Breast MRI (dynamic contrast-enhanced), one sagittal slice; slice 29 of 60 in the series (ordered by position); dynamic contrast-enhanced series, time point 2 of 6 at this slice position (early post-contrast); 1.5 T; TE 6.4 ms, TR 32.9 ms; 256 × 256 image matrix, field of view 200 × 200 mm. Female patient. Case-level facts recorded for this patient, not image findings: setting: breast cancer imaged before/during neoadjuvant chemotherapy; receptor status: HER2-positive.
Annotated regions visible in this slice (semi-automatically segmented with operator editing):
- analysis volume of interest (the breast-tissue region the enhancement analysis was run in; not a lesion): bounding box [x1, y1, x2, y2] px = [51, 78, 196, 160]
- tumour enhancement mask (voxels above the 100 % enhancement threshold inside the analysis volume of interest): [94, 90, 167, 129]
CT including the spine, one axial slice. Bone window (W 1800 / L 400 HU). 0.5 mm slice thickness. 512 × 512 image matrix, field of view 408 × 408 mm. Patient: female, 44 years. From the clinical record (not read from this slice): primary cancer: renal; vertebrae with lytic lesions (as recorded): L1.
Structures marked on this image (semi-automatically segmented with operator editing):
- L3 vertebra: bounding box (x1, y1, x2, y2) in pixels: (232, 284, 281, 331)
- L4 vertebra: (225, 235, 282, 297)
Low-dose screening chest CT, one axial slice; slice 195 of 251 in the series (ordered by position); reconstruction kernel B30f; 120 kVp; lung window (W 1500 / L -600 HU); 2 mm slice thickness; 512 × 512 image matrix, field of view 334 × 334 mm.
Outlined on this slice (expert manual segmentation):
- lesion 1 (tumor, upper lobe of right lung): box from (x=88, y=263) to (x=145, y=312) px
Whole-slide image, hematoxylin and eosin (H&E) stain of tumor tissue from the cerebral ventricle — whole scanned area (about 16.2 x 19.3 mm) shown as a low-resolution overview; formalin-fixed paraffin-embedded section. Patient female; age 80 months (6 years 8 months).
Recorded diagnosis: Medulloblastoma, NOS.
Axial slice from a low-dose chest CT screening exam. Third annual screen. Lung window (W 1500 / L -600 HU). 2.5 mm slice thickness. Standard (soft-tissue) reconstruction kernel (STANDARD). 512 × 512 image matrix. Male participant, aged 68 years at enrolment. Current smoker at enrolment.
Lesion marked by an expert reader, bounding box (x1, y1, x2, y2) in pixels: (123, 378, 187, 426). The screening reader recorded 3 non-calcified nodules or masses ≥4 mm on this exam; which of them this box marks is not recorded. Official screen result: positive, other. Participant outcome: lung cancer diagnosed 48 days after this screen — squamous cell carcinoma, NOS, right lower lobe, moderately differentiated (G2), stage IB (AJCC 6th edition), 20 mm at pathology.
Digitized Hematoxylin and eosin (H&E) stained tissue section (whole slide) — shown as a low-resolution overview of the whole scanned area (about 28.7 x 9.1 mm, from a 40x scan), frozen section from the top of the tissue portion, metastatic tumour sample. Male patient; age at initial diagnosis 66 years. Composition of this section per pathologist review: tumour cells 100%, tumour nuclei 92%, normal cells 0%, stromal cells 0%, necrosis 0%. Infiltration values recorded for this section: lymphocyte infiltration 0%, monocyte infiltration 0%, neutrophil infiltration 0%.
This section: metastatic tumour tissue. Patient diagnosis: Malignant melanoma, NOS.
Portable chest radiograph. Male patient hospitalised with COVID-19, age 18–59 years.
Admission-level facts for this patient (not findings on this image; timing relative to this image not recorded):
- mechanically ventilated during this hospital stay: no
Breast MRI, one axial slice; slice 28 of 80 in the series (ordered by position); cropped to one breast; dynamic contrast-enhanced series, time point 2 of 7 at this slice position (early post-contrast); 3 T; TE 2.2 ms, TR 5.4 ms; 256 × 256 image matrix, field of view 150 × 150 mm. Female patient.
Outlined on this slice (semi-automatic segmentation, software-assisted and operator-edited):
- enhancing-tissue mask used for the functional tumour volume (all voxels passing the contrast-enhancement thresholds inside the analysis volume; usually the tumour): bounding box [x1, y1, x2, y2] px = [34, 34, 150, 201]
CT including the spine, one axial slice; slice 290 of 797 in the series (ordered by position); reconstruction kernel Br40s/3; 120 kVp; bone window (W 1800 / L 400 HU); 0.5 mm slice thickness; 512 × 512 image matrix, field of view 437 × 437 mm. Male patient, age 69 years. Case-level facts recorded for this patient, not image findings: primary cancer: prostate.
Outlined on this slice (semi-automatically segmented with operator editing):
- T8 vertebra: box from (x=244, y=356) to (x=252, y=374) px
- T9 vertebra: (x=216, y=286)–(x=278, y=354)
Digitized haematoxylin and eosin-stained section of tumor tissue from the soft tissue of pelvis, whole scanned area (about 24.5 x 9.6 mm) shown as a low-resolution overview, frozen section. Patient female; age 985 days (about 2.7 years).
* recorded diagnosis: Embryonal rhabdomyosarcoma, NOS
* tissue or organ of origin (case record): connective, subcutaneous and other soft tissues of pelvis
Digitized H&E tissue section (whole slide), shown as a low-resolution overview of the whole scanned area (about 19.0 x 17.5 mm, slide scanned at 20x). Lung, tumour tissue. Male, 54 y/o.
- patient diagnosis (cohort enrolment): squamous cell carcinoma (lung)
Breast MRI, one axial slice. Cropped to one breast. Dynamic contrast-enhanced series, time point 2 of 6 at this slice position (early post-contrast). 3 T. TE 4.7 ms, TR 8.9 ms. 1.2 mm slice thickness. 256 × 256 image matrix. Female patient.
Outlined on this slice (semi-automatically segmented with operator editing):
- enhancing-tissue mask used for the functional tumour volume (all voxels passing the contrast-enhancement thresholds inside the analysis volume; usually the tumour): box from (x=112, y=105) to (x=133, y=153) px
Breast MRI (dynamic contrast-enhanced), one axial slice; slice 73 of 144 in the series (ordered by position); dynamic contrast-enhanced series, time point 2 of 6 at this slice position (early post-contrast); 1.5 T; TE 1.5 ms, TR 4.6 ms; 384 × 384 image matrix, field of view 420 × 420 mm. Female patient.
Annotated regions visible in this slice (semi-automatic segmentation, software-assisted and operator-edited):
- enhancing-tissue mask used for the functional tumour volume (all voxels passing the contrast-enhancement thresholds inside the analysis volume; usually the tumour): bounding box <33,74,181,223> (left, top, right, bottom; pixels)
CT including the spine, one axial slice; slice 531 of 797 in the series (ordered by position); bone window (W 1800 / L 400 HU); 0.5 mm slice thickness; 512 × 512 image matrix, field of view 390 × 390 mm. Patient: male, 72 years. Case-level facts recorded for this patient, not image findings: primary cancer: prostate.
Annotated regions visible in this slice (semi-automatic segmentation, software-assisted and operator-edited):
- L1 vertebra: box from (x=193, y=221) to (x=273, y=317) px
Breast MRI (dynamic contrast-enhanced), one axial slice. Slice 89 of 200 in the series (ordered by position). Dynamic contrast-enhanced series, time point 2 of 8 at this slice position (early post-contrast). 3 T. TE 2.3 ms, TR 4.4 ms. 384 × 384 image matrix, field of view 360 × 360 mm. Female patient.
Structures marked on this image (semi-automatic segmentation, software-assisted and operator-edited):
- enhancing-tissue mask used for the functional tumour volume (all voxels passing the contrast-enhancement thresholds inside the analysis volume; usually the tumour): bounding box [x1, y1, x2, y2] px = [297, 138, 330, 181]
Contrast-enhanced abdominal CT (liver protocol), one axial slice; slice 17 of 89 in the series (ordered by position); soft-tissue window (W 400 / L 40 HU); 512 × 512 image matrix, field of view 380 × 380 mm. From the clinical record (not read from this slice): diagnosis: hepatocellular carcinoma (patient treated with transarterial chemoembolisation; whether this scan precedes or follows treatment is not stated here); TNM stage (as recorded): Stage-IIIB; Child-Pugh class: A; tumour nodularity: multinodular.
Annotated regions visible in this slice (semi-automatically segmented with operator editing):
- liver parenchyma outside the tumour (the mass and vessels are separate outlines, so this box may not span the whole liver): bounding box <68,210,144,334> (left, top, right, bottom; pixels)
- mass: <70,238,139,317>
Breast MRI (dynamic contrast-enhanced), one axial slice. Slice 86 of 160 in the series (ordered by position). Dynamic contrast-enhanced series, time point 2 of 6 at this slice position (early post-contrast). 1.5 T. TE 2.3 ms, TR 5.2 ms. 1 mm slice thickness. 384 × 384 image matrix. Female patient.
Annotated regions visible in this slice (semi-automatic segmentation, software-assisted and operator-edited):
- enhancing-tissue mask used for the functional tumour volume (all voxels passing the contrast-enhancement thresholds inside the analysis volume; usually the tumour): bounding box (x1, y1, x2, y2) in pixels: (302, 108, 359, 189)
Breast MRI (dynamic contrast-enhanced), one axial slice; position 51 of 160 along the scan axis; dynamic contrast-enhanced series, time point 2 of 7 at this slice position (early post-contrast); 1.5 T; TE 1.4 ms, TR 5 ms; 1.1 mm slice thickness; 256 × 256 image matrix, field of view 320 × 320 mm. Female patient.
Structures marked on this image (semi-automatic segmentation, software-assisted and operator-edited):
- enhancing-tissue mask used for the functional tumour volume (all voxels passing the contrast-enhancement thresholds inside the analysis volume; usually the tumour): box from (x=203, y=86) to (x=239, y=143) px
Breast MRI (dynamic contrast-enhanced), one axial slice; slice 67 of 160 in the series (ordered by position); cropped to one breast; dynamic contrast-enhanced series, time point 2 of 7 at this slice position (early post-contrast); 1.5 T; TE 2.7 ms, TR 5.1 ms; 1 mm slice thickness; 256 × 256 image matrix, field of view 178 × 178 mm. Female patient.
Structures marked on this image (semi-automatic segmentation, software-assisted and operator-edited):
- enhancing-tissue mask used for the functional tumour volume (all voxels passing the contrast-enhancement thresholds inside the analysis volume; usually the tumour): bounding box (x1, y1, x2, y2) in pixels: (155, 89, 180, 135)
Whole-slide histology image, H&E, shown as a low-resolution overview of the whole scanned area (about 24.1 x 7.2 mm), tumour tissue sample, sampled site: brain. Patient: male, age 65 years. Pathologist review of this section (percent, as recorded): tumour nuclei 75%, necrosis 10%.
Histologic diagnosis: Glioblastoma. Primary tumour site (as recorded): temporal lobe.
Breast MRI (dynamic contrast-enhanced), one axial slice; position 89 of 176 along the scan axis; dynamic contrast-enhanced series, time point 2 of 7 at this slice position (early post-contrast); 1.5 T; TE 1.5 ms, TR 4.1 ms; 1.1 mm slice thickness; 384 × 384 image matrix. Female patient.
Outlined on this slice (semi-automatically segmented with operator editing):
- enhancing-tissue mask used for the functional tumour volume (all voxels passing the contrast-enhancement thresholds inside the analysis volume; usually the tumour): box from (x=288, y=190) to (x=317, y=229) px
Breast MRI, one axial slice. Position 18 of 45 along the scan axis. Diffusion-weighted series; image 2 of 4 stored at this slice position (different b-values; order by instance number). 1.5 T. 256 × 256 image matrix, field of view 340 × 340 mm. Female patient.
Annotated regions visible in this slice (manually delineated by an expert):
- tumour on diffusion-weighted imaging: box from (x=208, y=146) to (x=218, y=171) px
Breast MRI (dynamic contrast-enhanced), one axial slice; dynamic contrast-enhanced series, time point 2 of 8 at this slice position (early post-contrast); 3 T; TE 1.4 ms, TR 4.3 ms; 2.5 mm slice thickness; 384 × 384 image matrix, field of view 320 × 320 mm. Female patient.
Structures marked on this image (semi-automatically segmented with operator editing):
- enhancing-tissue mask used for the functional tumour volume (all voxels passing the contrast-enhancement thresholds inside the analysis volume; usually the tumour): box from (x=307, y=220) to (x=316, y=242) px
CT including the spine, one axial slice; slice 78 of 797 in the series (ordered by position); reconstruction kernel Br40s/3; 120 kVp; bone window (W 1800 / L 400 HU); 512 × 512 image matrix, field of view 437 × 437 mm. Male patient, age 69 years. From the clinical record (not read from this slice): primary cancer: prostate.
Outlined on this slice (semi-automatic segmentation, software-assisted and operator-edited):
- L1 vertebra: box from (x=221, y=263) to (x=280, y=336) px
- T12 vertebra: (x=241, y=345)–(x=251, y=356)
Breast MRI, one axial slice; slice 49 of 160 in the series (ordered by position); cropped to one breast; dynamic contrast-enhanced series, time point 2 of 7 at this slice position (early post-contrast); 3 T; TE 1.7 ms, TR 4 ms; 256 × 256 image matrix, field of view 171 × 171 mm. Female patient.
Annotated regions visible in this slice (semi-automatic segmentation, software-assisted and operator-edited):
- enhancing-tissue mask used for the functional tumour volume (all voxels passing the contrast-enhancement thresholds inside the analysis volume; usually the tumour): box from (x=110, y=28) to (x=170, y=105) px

◆ ◆ ◆ ◆ ◆ ◆ ◆

**Goal of the exercise:**
Having output the line that contains "Recorded diagnosis: Medulloblastoma, NOS.", stop. Every line before it, back to the first line of the data, must be reproduced exactly.

**Answer section:**
Breast MRI (dynamic contrast-enhanced), one sagittal slice; slice 29 of 60 in the series (ordered by position); dynamic contrast-enhanced series, time point 2 of 6 at this slice position (early post-contrast); 1.5 T; TE 6.4 ms, TR 32.9 ms; 256 × 256 image matrix, field of view 200 × 200 mm. Female patient. Case-level facts recorded for this patient, not image findings: setting: breast cancer imaged before/during neoadjuvant chemotherapy; receptor status: HER2-positive.
Annotated regions visible in this slice (semi-automatically segmented with operator editing):
- analysis volume of interest (the breast-tissue region the enhancement analysis was run in; not a lesion): bounding box [x1, y1, x2, y2] px = [51, 78, 196, 160]
- tumour enhancement mask (voxels above the 100 % enhancement threshold inside the analysis volume of interest): [94, 90, 167, 129]
CT including the spine, one axial slice. Bone window (W 1800 / L 400 HU). 0.5 mm slice thickness. 512 × 512 image matrix, field of view 408 × 408 mm. Patient: female, 44 years. From the clinical record (not read from this slice): primary cancer: renal; vertebrae with lytic lesions (as recorded): L1.
Structures marked on this image (semi-automatically segmented with operator editing):
- L3 vertebra: bounding box (x1, y1, x2, y2) in pixels: (232, 284, 281, 331)
- L4 vertebra: (225, 235, 282, 297)
Low-dose screening chest CT, one axial slice; slice 195 of 251 in the series (ordered by position); reconstruction kernel B30f; 120 kVp; lung window (W 1500 / L -600 HU); 2 mm slice thickness; 512 × 512 image matrix, field of view 334 × 334 mm.
Outlined on this slice (expert manual segmentation):
- lesion 1 (tumor, upper lobe of right lung): box from (x=88, y=263) to (x=145, y=312) px
Whole-slide image, hematoxylin and eosin (H&E) stain of tumor tissue from the cerebral ventricle — whole scanned area (about 16.2 x 19.3 mm) shown as a low-resolution overview; formalin-fixed paraffin-embedded section. Patient female; age 80 months (6 years 8 months).
Recorded diagnosis: Medulloblastoma, NOS.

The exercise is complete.